Passage ::

Insights usage metrics#

The usage metrics tab is accessed in Starburst Insights by using the Usage metrics item in the left-hand navigation.

It provides an overview of the cluster usage over a period of time and a cost estimation tool. You can also download the usage data or send it to Starburst from this tab.

Setup#

To access usage metrics through this tab, you must have event logger configured and Insights enabled to use persistent data by setting:

insights.persistence-enabled=true

You must also grant users and/or groups the right to access the Usage metrics feature, as described in Insights configuration. See examples in Authorization examples.

Date filter#

Usage metrics

The time range for which the usage metrics are shown can be selected using a filter that provides the following options:

  • Today

  • Current month

  • Last month

  • Current year

  • Last year

  • All available dates

  • Custom range

Selecting the custom range option allows specifying a start and end date:

Usage metrics date range

A summary of the usage for the selected time range is shown in the pane along with a chart depicting cumulative usage over time. The data for the selected time interval can be downloaded or sent to Starburst.

Cost estimation tool#

The cost estimation tool allows you to optionally input the cost factor (price per vCPU per hour) for the instance type used in your SEP cluster. The estimated cost of usage per filtered period of time is displayed.

Usage metrics cost estimation tool

Automatic usage metrics upload#

Usage metrics are automatically uploaded to Starburst every hour. This upload consists of usage metrics collected since the previous upload. Note that if insights-persistence-enabled is set to false, usage metrics are still collected and stored in memory for up to 24 hours to support this upload.

Stated task a ::
Please rewrite the rows between the line holding "pose: elev=237.0 azim=30.3" and the end of the rows, inclusive, swapping "Dot at" for "Point at" and keeping everything else the same. Omit the pictures.

Items ::
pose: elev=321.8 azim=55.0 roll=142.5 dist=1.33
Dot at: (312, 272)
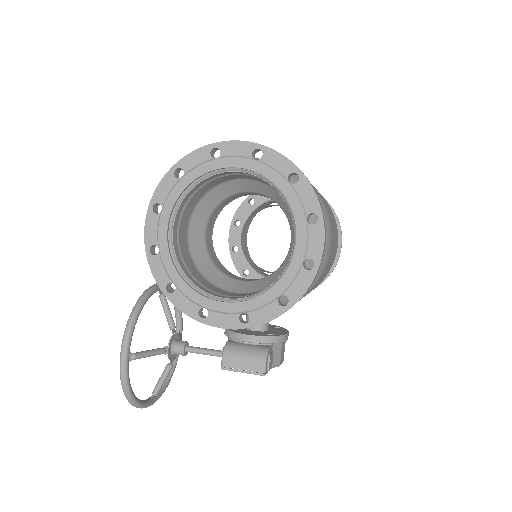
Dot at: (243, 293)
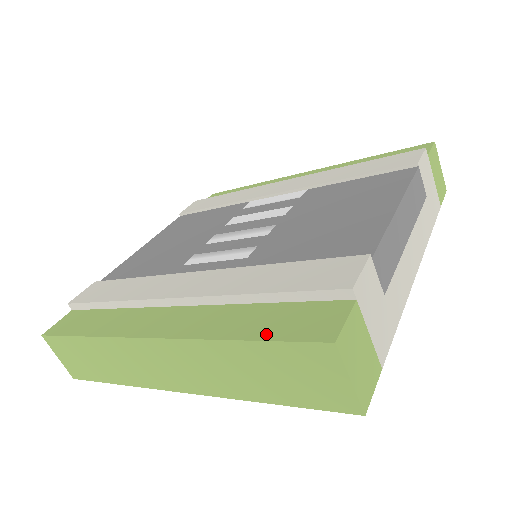
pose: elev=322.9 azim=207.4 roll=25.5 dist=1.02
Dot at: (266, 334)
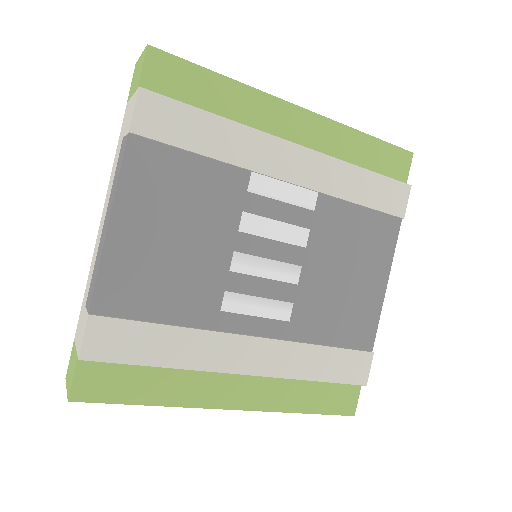
Dot at: (321, 409)
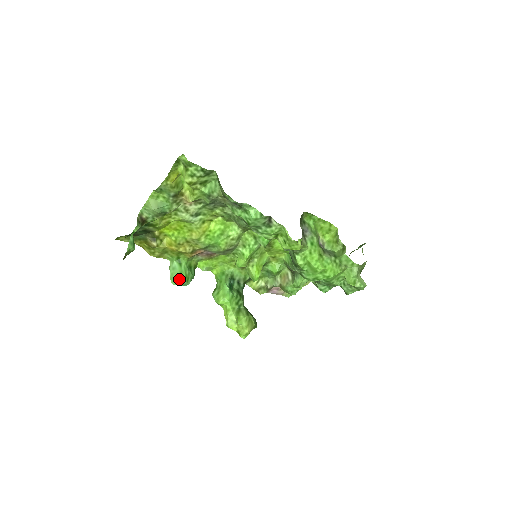
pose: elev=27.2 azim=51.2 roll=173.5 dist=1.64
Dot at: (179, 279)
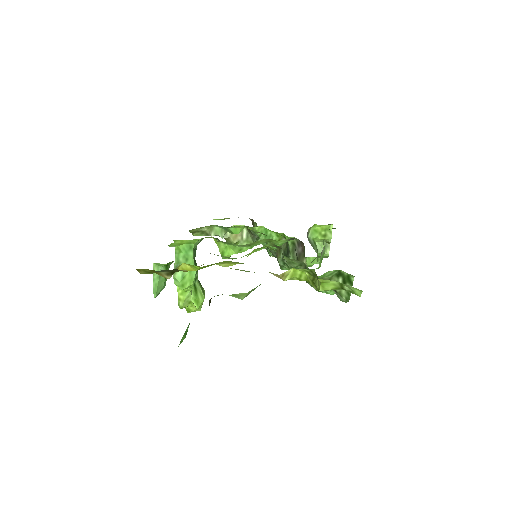
Dot at: (162, 288)
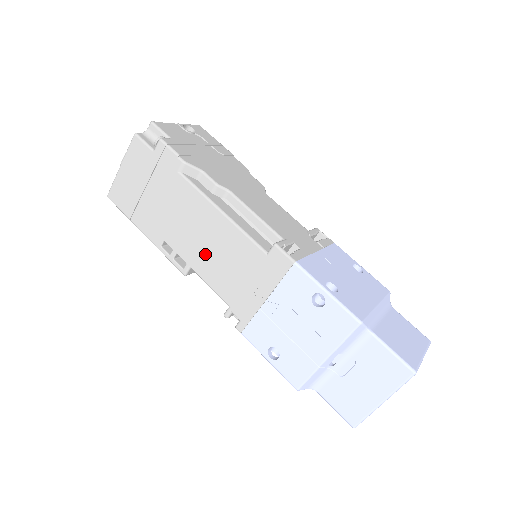
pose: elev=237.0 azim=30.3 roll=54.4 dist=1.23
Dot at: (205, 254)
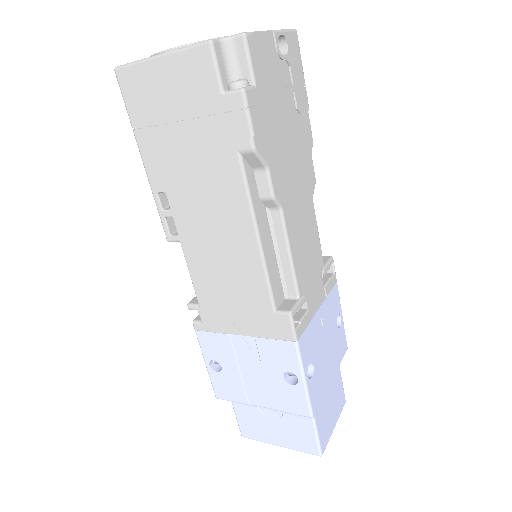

Stated task b ::
Continue the passage on Starburst Insights usage metrics from where it stops.

Task response a ::
pose: elev=237.0 azim=30.3 roll=54.4 dist=1.23
Point at: (205, 254)

Task response b ::
You can configure this automatic metric upload in config.properties, but the default values should suffice for most deployments. The following snippet shows these configuration properties and their default values:

insights.data-upload-automatic.enabled=true
insights.data-upload-automatic.memory-store-interval=24h
insights.data-upload-automatic.interval=1h
insights.data-upload-protocol=https
insights.data-upload-endpoint=https://telemetry.eng.starburstdata.net/usage-metrics

Manual upload#

If the network upstream of your SEP cluster blocks the automatic usage metric upload, disable the automatic upload by setting insights.data-upload-automatic.enabled to false. You can then manually upload usage metrics data by following these steps:

  1. Download the usage metrics file from the usage-metrics view in Insights.

  2. On a device with internet access, upload the metrics file to Starburst.

Telemetry#

Starburst collects aggregated metrics about product performance and usage to inform our development efforts. All metrics are aggregated since for the time period starting at start_time_unix_nano and ending at time_unix_nano. These timestamps are repeated with the same value with most metrics.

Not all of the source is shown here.